3. Storage: S3 + DynamoDB
Hot queries (last 7 days, by device) land in DynamoDB with a TTL of 30 days. Cold/analytical queries go to S3 via Kinesis Firehose, partitioned by year/month/day/hour for Athena compatibility.
The Hard Parts
Schema evolution: We version every event type in the payload ("schema_version": "2") and maintain a schema registry in S3. The enrichment Lambda validates and normalizes before writing downstream. Unknown schema versions get routed to a dead-letter Firehose bucket for manual review.

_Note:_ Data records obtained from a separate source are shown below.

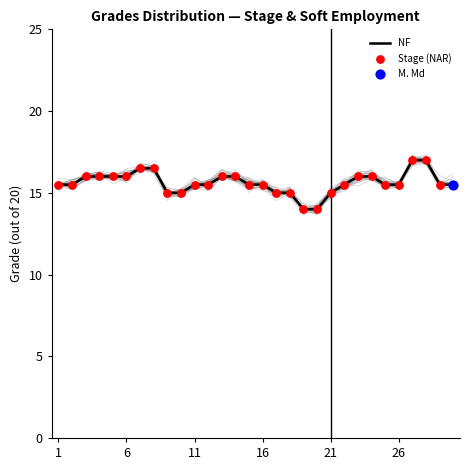

Which series has the largest total across all categories?

NF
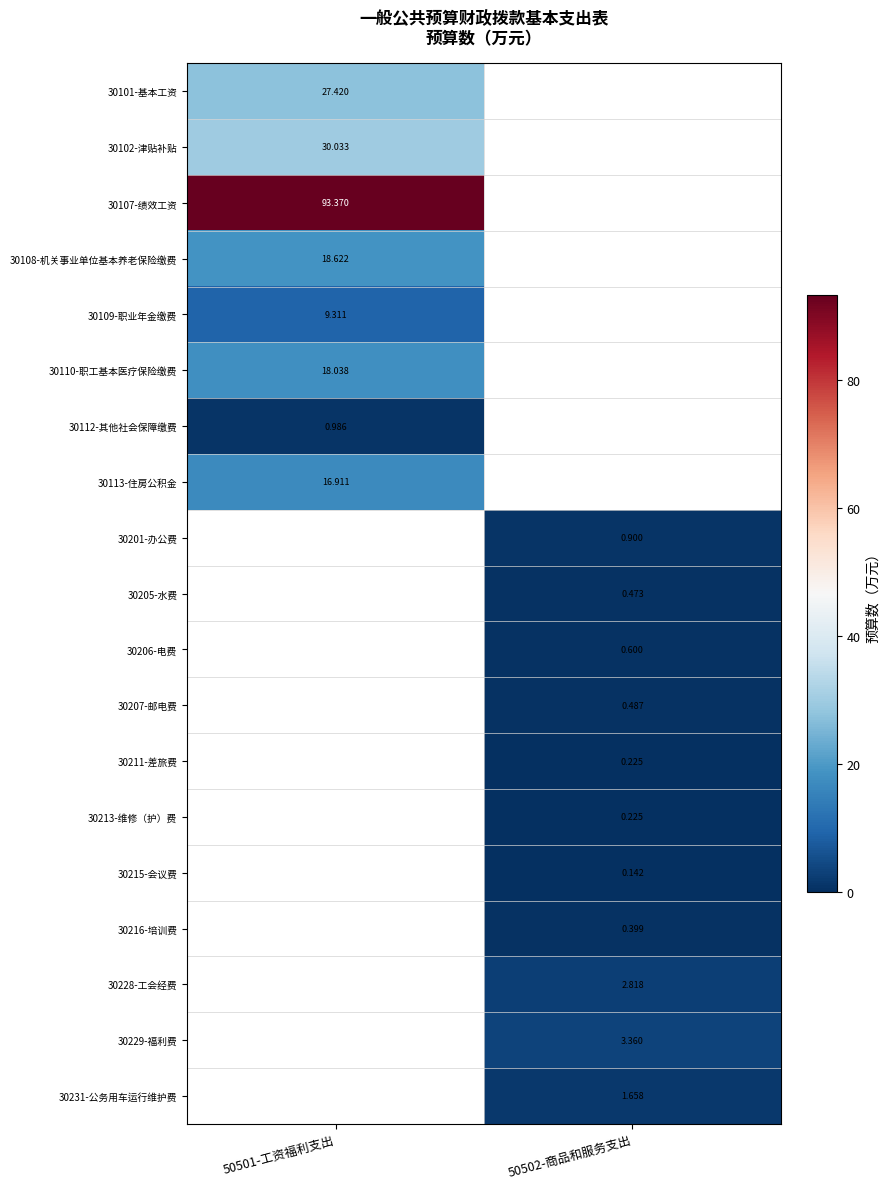

At how many categories does at least one series exceed 71?

1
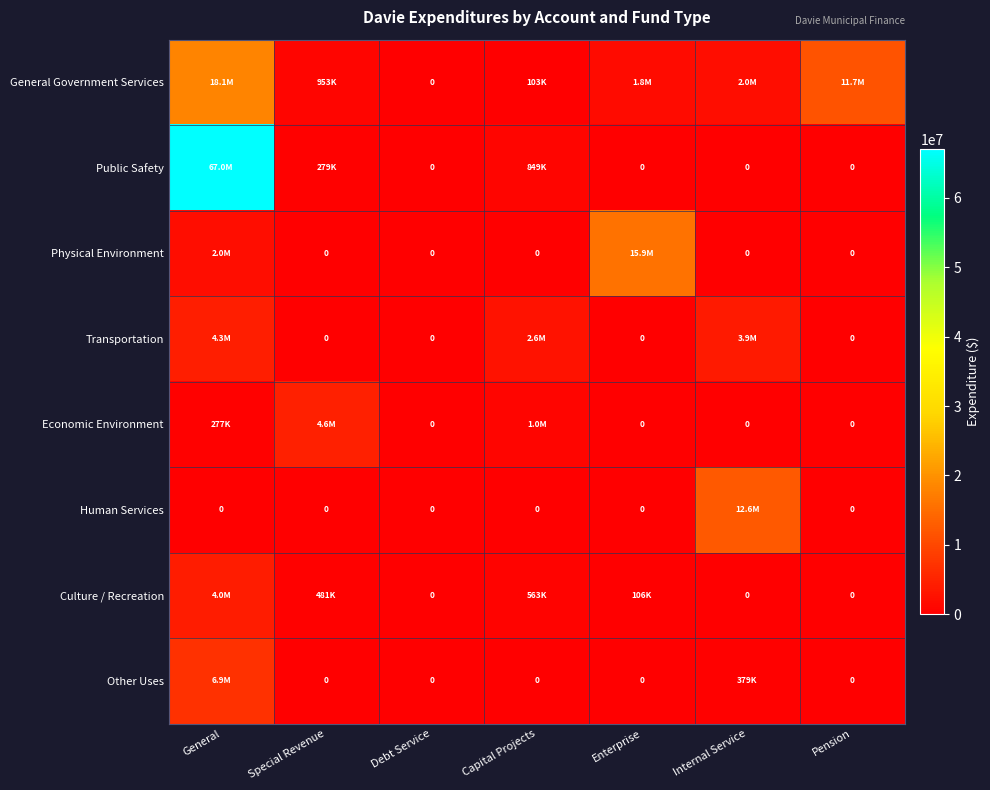

Between Internal Service and Pension, which series saw the biggest shift?

Human Services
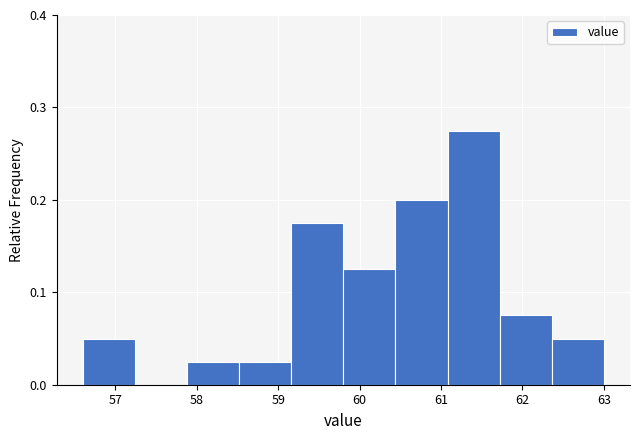

Which range on the x-axis has the tallest bar?

61.08 to 61.72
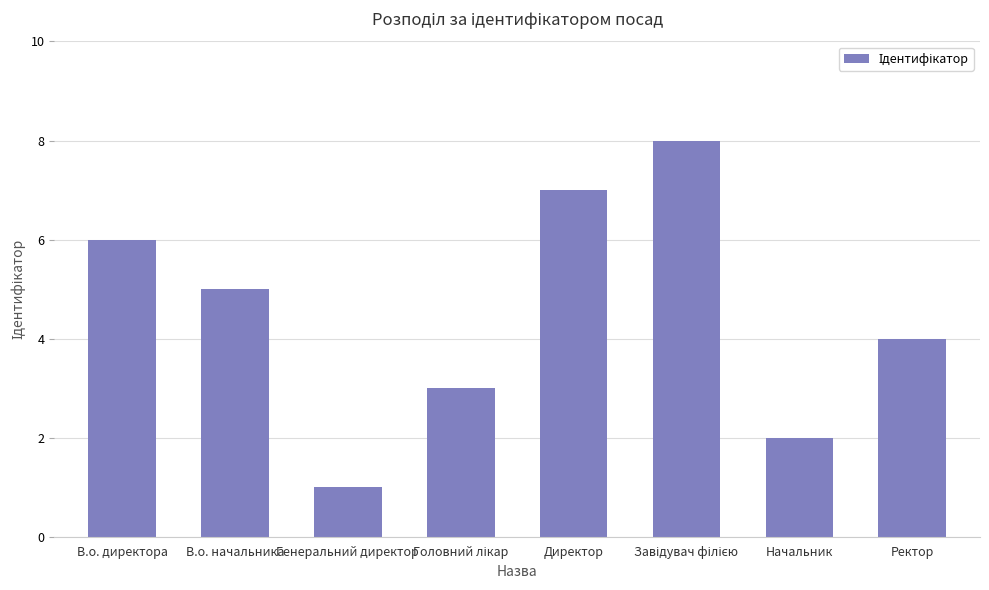

The value at Генеральний директор is 0. True or false?

False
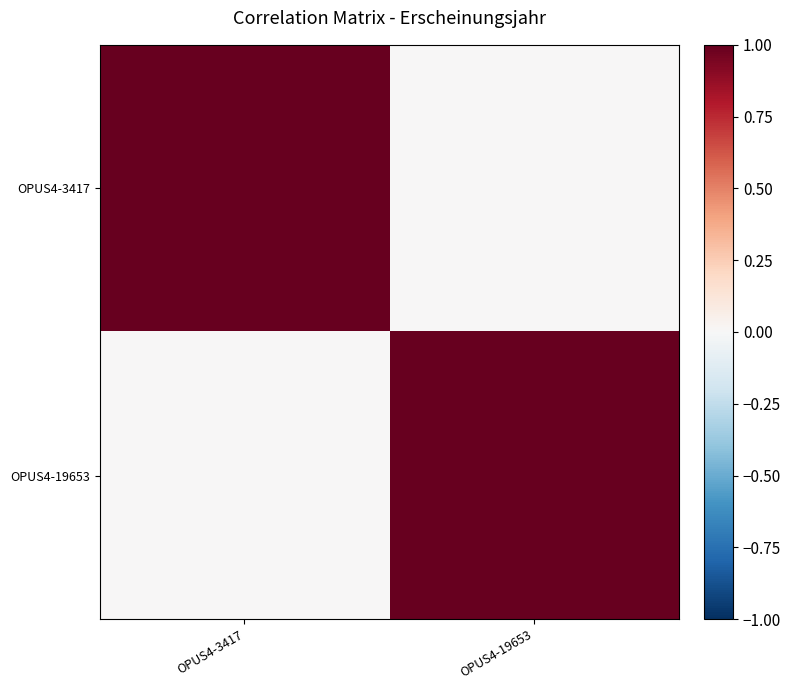

Reading left to right, extract all data points from this chart.

OPUS4-3417: OPUS4-3417=1	OPUS4-19653=0
OPUS4-19653: OPUS4-3417=0	OPUS4-19653=1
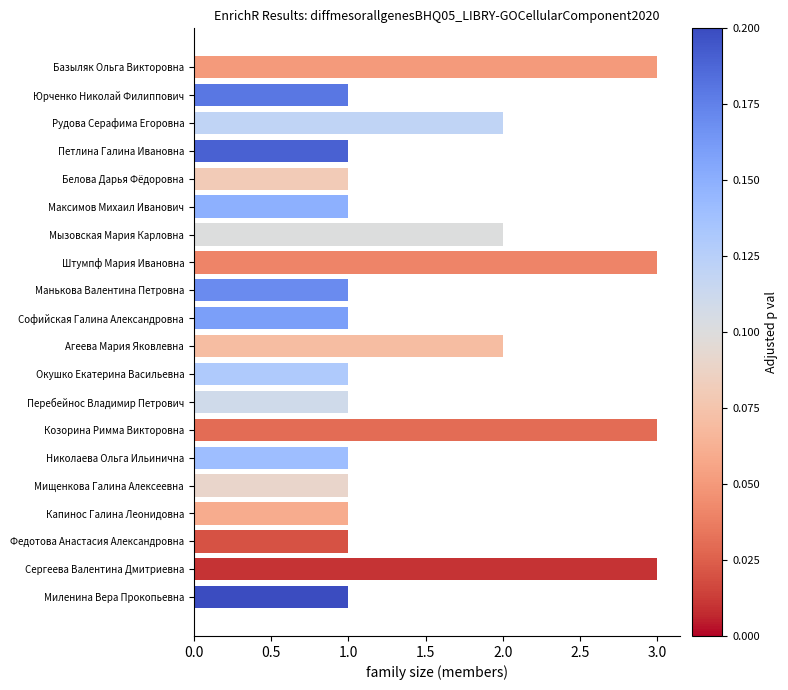

What is the sum of all values?

31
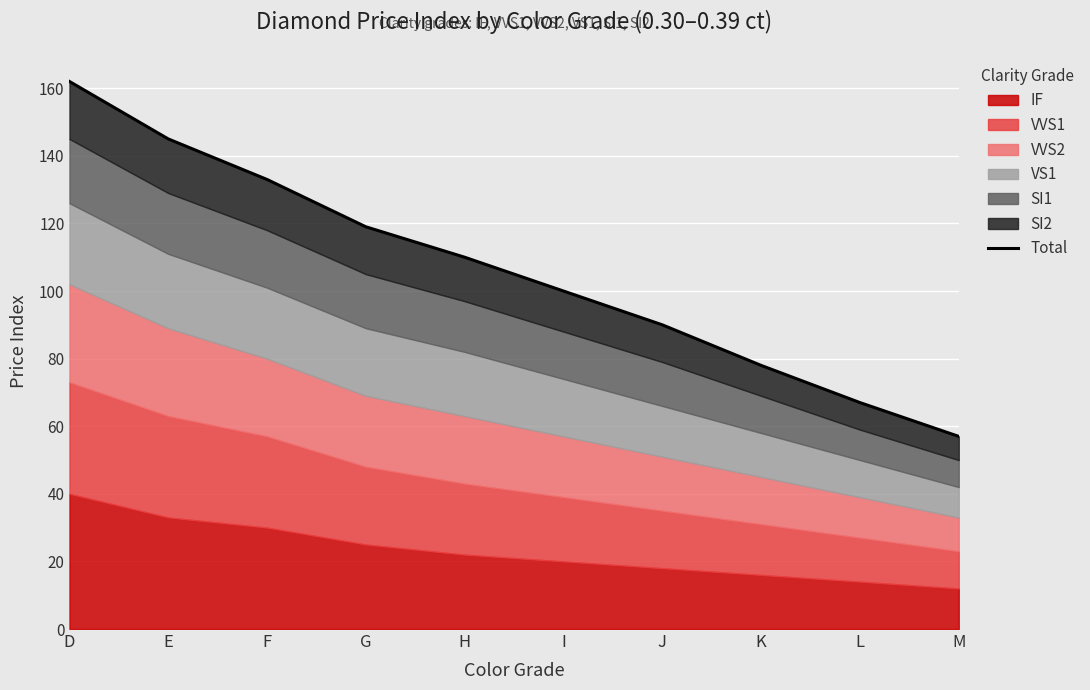

What is the value of the 1st point from the left?

162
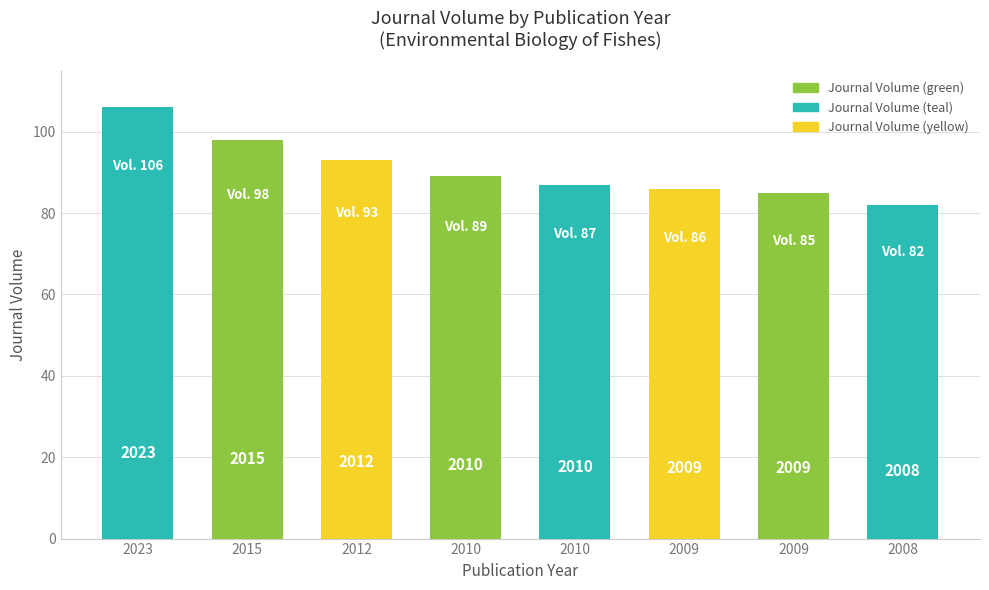

How many bars are there in total?

8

Backpressure: When DynamoDB write capacity spikes, the Lambda throttles. We added SQS as a buffer between Lambda and DynamoDB writes — it absorbs bursts and smooths write rates automatically.
Monitoring: CloudWatch Metric Filters on Lambda logs emit custom metrics for schema_validation_failures and enrichment_errors. These feed a CloudWatch alarm that pages on-call when error rate exceeds 1%.
Costs at Scale
At 50M events/day across 10 shards:
| Component | Monthly Cost (est.) |
|---|---|
| Kinesis Data Streams (10 shards) | ~$110 |
| Lambda (enrichment) | ~$40 |
| DynamoDB (on-demand) | ~$90 |
| S3 + Firehose (archive) | ~$25 |
| Total | ~$265 |
The biggest lever is shard count. Right-size based on throughput (1 MB/s or 1,000 records/s per shard) and monitor GetRecords.IteratorAgeMilliseconds — if it climbs above a few seconds, add shards.
Takeaways
- Use
PutRecordsbatching at ingestion; it's a 10x cost win over individual puts. - Version your event schemas from day one — retrofitting is painful.
- Bisect-on-error in Lambda is non-negotiable for production streams.
- SQS as a write buffer is cheap insurance against downstream throttling.
The full Terraform module for this stack is something I'm planning to open-source. More on that soon.